Consider the life of Eric Liddell, a devout Christian and missionary to China, who felt it a priority to run in the Olympic games. His sister felt that his training for the 1924 Olympics deterred him from returning to China. He said, “I believe God made me for a purpose, but he also made me fast! And when I run I feel His pleasure.” We usually would not class running or involvement in a sporting activity as spiritual, or God honouring, but more a physical activity. For Liddell, running wasn’t just a fun activity but a God honouring one.

You cannot argue with a person’s experience; Liddell was passionate about fulfilling God’s purpose for him (missionary to China) yet he ran to honour God and feel His pleasure. For Liddell, the line between secular and sacred was erased.

eric olympic gold

The mistake we often make is in categorizing our work as secular, separating it from the sacred, rather than sensing the pleasure of God in our work. Here is a great piece of advice: Whatever you do, do it enthusiastically, as something done for the Lord … (Col 3:23). The reality is that when we serve others (in our work), we are actually serving the Lord, not just men (Eph. 6:7). If we can say when we work we feel His pleasure, it will be most difficult to retire from that work.

Speaker and author of “The New Retire-mentality,” Mitch Anthony says, “Don’t retire from something but retire to something.” We are all born with purpose and if you are at the retirement stage, remember it can be a great opportunity to feel His pleasure!

 

 

Do You Go to Work, or to a Job?

This question is worth thinking about more than you may realize. Your job is what an employer pays you to do, your work is what you were born to do. There were times that I simply did not enjoy my job and I sought after another that would bring more fulfillment.

“The two most important days in your life are the day you are born and the day you find out why.” — Mark Twain

You may argue that a job and work are much the same because they can both provide a source of income, but I believe it is only when you do what you were born to do will you really find fulfillment.  Chuck Colson was once asked, “If there is one piece of advice you could share, what would it be?” His answer was: “Do only what YOU can do.”  That statement is worth some deeper thought and can make you realize that there is a creativity within all of us to do something unique.

Never work another day

Never working another day in your life is not just a dream then, but maybe it is discovering what only you can do. Your work is more than a job; it is actually more about purpose and utilizing your gifts.

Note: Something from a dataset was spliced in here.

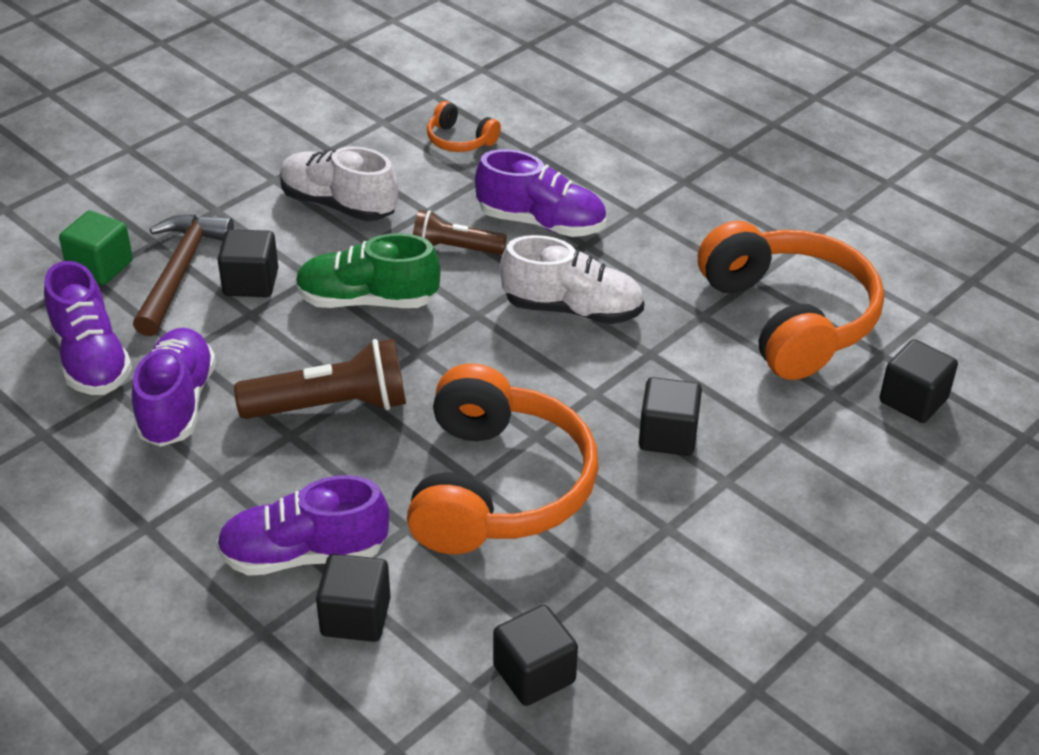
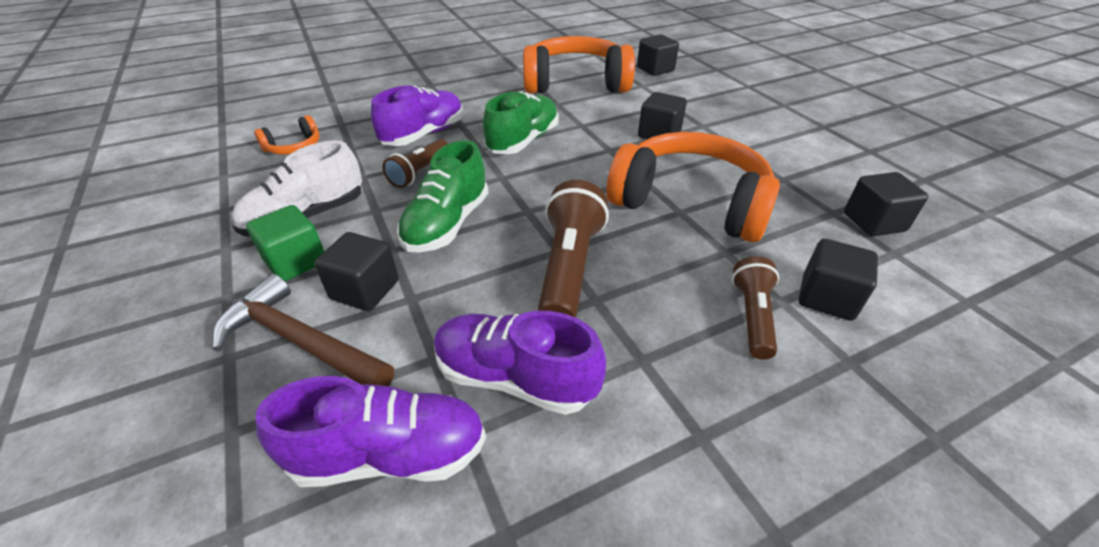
camera: 70 degrees left, 0 degrees up
green cube [59,211,133,285] -> green cube moved to [246,205,324,281]
purple shoe [216,475,389,576] -> brown flashlight [732,256,779,360]
white shoe [500,235,644,324] -> green shoe [483,91,559,154]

Dallas Willard suggests some distinctions:

  1. Job: What I am paid to do, how I earn my living
  2. Work: The total amount of lasting goods that I will produce in my lifetime

“Lasting goods” is our impact on others, what we leave whether financial, spiritual, moral, emotional etc. What “lasting goods” is my life producing? This is the question that should help us in decisions regarding our work.  Interesting that Jesus acknowledged to the Father, “I glorified you on earth by finishing the work that you gave me to do” (Jn 17:4).  If you consider his time on earth, Jesus had a job as carpenter, but he recognized even as a child, that his work was to be about his father’s business (Lk 2:49).

It is easy to conclude then that his job was just how Jesus earned his living (likely from age 12-30), while his true work was his years of public ministry (just 3 years). My immediate thought from this verse is that Jesus glorified God in his ministry years, for the most part, especially by his sacrifice on the cross. However, do we make a mistake when we separate the years of his life like this? The fact is that Jesus glorified God on the earth, period. Dr. Klaus Issler concludes,”I think we can infer from his messianic work, that Jesus also gave this same kind of excellence to his job as a builder.”

My conclusion: you need to fulfill your work, and your job may help you do that.

Here is what Steve Jobs said: “Your work is going to fill a large part of your life, and the only way to be truly satisfied is to do what you believe is great work. And the only way to do great work is to love what you do. If you haven’t found it yet, keep looking.”